Small House of Everything

Small House of Everything

Saturday, January 25, 2020

THIS MAGAZINE IS HAUNTED #5 (JUNE 1952)

As with The Cryptkeeper, The Old Witch, and others, Fawcett Comics' This Magazine Is Haunted had a character who introduced each story of horror and the supernatural; in this case it was Doctor Death -- a lipless ghoul-like man with deep pits for eyes, pointed ears, and wearing a top hat and opera cape.  Unlike other such characters, Doctor Death had no sense of ghoulish humor; he juisy told it like it was in as frightening a manner possible.

I don't know if this is typical for the whole series but, as several commentators noted, the artwork is great but the colorist did a lousy job, lessening the impact of each tale.  O well.

Let us begin.

"Something moved in the leeching mud---slimy and serpentilian!  Some weird unearthly form that poked and clawed and reached out for 'Goldie' Ricon---to submerge him forever in...The Slithering Horror of Skontog Swamp!"  Goldie is on Death Row in Skontog Penitentiary and is next in line to be executed.  He managed to escape by holding the warden captive, which brought him to the dreaded Skontog Swamp, where every other escapee before him returned a drooling madman.  Chased by guards and hounds, he lies flat on the swamp floor and smells something like burning flesh.  Rising above him is a dark, misshapen monster with charred flesh,  rawling on all fours and pulling at him, trying to drag him further into the swamp.  Now other monsters are rising from the swamp.  Goldie manages to escape them but not before one bites him on the shoulder.  Somehow he made it through the swamp and managed to contact members of his gang.  Hiding out in a large house, his shoulder wound grows worse, he becomes pale and his eyes grow haunted.  He finds himself walking unconsciously through town, images of those swamp things surrounding him.  He begins to lose his grip on sanity.  Soon he is recaptured and finally sent to the electric chair.  He is supposed to be dead but Goldie finds himself back in the swamp, surrounded by the slithering creatures of his dreams, only to find that he is now one of them -- "the electrocuted dead -- seeking vainly forever to cool our charred flesh in the swamp, from the burns of the electric chair!"

WHAT TO DO:
• a. Reproduce the passage of the post on This Magazine Is Haunted #5 from "THIS MAGAZINE IS HAUNTED #5" to "tale.  O well.".
• b. Answer these questions using the post on This Magazine Is Haunted #5.
(i) Which publisher put out This Magazine Is Haunted?
(ii) In which penitentiary is Goldie on Death Row?
(iii) Where on his body is Goldie bitten by one of the swamp monsters?
• c. Decide whether each statement agrees with the post on This Magazine Is Haunted #5, and support each decision by quoting the post.
(i) Doctor Death had a sense of ghoulish humor.
(ii) The writer praises the coloring in the issue.
(iii) Goldie escaped by holding the warden captive.

EXTRACTED DATA:
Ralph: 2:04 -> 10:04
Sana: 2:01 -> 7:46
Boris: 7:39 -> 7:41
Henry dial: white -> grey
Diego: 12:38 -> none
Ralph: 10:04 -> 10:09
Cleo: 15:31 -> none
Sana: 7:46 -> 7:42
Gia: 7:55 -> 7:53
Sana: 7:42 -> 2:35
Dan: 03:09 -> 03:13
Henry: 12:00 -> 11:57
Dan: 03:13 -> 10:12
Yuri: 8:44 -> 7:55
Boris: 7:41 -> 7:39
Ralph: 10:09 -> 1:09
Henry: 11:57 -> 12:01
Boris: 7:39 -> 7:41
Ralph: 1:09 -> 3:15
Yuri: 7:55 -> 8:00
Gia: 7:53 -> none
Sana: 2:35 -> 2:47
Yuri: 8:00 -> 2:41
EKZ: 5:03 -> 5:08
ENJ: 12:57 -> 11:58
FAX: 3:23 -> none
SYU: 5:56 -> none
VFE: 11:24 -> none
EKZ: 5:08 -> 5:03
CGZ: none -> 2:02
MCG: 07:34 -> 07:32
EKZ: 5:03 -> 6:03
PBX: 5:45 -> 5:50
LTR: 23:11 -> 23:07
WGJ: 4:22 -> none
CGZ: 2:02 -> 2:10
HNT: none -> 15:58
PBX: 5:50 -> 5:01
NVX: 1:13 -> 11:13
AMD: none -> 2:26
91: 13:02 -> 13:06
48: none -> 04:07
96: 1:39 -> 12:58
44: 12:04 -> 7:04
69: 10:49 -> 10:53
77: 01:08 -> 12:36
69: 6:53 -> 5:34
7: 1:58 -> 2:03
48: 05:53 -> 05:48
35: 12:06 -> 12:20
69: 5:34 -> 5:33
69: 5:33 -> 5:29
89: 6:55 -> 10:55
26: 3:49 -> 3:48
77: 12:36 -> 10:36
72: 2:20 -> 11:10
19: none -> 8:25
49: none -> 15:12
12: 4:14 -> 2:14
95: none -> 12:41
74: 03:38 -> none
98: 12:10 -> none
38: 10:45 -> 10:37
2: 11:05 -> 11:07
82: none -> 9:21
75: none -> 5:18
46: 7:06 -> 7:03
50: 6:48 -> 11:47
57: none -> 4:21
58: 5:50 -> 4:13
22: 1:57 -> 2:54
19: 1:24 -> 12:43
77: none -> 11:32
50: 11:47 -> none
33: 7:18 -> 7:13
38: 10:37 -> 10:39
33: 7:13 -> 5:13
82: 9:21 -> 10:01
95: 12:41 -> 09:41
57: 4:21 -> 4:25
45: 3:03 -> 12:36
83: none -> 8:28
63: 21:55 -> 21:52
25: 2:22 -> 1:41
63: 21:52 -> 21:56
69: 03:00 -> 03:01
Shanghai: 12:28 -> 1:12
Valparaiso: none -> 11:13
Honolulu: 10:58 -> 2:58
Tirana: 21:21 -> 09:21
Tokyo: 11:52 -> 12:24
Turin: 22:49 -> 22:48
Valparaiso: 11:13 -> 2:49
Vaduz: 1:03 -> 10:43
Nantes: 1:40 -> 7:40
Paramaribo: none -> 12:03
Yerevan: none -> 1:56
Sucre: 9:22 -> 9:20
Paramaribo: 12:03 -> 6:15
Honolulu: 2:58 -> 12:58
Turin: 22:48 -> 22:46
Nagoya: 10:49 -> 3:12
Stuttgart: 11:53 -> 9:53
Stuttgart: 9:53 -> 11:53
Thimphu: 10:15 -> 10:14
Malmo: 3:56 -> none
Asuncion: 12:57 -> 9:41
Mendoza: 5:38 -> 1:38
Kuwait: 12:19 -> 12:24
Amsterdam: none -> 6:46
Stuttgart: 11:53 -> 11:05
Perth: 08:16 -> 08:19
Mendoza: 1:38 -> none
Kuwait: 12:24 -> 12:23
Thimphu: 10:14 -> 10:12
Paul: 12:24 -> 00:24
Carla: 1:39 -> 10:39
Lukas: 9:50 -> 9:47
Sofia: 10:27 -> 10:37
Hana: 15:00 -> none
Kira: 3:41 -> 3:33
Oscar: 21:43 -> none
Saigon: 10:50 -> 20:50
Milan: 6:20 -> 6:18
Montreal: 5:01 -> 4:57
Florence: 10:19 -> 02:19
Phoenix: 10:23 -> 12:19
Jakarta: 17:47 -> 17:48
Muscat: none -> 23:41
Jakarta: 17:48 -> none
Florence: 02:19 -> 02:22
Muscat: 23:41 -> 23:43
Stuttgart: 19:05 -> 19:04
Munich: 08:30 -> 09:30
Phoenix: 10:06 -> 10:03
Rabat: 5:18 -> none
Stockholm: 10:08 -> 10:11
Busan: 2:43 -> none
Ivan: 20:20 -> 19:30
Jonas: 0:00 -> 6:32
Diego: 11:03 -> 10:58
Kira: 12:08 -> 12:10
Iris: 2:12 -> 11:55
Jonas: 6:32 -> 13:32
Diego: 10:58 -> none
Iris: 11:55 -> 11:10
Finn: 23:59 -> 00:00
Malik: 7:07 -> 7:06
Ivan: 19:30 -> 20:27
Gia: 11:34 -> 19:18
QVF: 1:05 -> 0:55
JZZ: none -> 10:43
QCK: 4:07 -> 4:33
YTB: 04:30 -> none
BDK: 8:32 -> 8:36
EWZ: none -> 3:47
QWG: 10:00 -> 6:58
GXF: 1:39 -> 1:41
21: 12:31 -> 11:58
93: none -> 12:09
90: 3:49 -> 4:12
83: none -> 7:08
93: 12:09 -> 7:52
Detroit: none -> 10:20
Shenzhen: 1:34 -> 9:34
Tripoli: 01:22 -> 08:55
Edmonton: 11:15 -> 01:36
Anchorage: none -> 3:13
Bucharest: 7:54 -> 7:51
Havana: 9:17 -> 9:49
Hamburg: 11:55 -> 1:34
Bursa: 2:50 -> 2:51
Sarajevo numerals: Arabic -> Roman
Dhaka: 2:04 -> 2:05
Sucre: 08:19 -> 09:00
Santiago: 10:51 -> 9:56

OUTPUTS FOR THE TASKS:
• a.
THIS MAGAZINE IS HAUNTED #5 (JUNE 1952)

As with The Cryptkeeper, The Old Witch, and others, Fawcett Comics' This Magazine Is Haunted had a character who introduced each story of horror and the supernatural; in this case it was Doctor Death -- a lipless ghoul-like man with deep pits for eyes, pointed ears, and wearing a top hat and opera cape.  Unlike other such characters, Doctor Death had no sense of ghoulish humor; he juisy told it like it was in as frightening a manner possible.

I don't know if this is typical for the whole series but, as several commentators noted, the artwork is great but the colorist did a lousy job, lessening the impact of each tale.  O well.

• b.
(i) Fawcett Comics
(ii) Skontog Penitentiary
(iii) On the shoulder

• c.
(i) No: "Doctor Death had no sense of ghoulish humor"
(ii) No: "the artwork is great but the colorist did a lousy job"
(iii) Yes: "He managed to escape by holding the warden captive"